(Beginning of Task data)

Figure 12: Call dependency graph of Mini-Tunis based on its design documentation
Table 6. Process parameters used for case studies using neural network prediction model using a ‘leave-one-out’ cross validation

(End of Task data)
(Beginning of Task data)

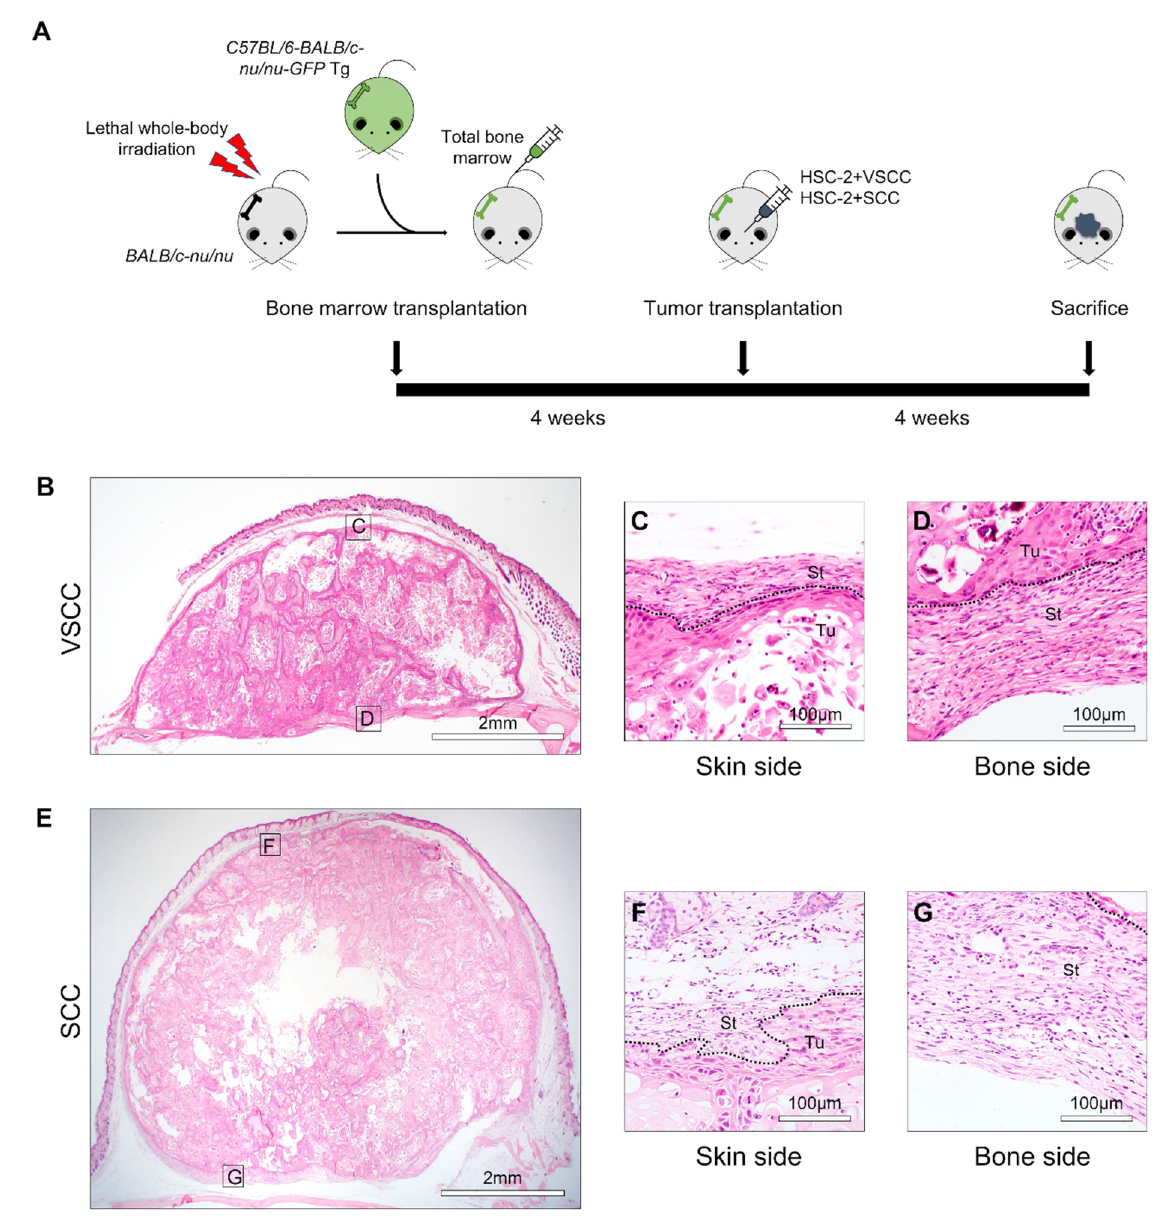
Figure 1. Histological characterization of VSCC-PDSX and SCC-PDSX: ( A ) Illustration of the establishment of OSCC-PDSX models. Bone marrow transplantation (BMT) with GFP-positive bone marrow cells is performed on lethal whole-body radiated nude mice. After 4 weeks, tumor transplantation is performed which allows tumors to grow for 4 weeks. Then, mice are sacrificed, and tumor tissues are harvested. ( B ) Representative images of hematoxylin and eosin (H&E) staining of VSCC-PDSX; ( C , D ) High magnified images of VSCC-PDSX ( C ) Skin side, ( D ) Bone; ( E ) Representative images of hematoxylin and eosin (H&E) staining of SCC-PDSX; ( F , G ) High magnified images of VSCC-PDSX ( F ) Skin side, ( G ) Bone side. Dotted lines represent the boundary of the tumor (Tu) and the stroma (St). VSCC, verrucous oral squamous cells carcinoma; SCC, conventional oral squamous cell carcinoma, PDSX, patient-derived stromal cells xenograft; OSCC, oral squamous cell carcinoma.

(End of Task data)
(Beginning of Task data)

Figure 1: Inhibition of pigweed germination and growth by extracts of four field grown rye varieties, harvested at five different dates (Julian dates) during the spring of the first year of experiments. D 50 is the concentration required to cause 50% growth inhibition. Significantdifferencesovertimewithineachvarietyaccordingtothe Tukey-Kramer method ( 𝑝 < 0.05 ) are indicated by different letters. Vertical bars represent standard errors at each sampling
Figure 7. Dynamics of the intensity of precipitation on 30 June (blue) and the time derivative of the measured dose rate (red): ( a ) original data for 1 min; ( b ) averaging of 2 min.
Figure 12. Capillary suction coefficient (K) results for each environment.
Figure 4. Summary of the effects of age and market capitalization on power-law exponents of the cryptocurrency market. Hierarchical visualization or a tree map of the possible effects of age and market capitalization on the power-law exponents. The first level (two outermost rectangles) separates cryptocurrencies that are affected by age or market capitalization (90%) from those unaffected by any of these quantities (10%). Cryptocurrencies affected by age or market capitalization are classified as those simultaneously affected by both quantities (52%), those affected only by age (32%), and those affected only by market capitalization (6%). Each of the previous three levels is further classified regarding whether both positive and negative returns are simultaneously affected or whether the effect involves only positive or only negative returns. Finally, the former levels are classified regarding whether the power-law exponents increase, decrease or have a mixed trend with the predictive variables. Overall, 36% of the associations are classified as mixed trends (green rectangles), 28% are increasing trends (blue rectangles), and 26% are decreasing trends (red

(End of Task data)

▶ _Task goal_:
Every line above from the line with "Figure 12: Call" to the line with "Table 6. Process" is wanted, ends included; write them out exactly and add no other line.

▶ _Answer to the exercise_:
Figure 12: Call dependency graph of Mini-Tunis based on its design documentation
Table 6. Process parameters used for case studies using neural network prediction model using a ‘leave-one-out’ cross validation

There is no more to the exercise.